## Assigned task
Set out exactly, line by line, the stretch of data below that begins at the line containing "line: (340, 276)" and ends at the line containing "line: (167, 718) -> (456, 774), added", with both ends kept.

## Information provided
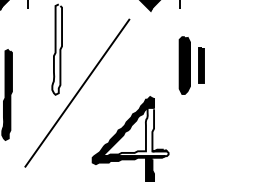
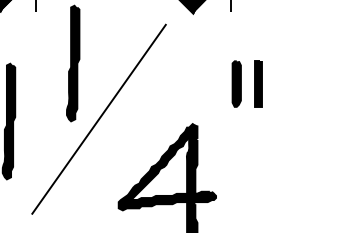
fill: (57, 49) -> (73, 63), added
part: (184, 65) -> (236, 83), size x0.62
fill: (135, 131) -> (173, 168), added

...

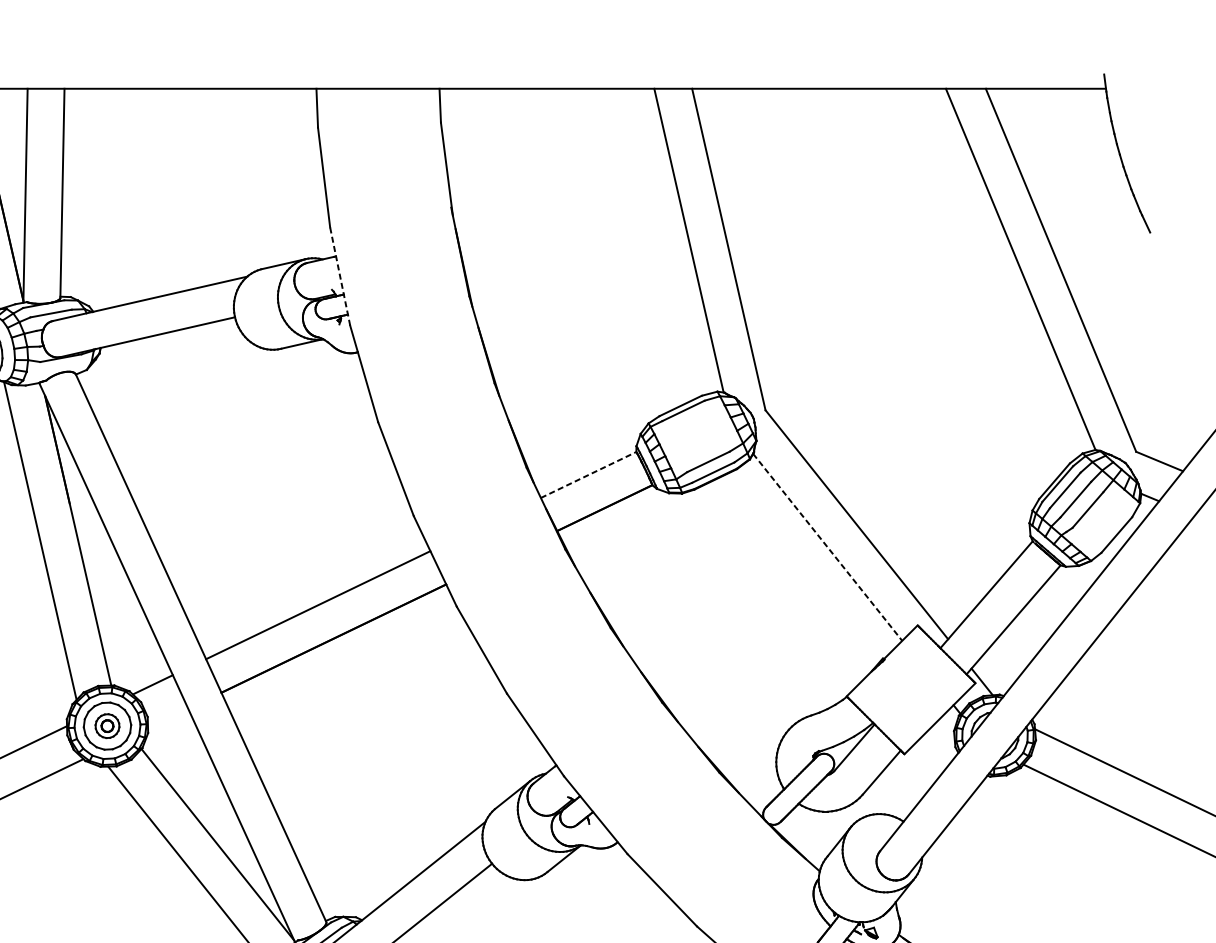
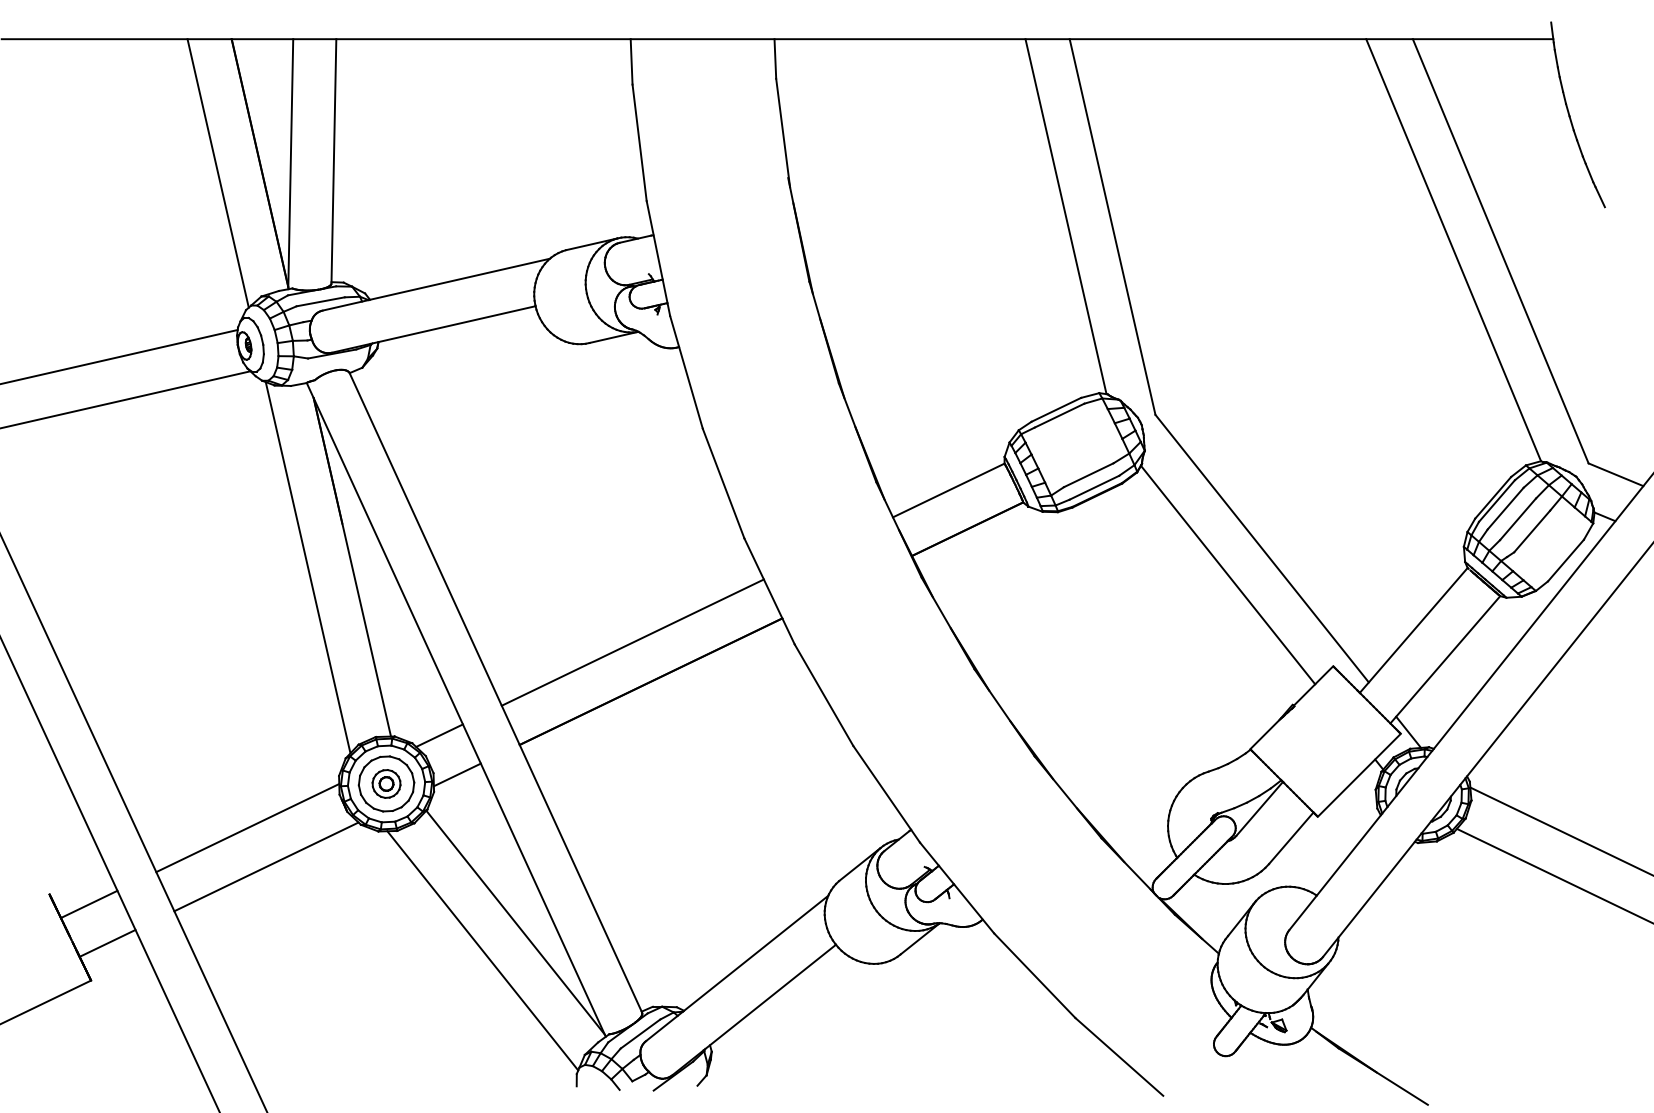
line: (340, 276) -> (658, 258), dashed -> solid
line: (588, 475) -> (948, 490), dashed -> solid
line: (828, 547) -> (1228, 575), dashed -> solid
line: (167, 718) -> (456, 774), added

## Task response
line: (340, 276) -> (658, 258), dashed -> solid
line: (588, 475) -> (948, 490), dashed -> solid
line: (828, 547) -> (1228, 575), dashed -> solid
line: (167, 718) -> (456, 774), added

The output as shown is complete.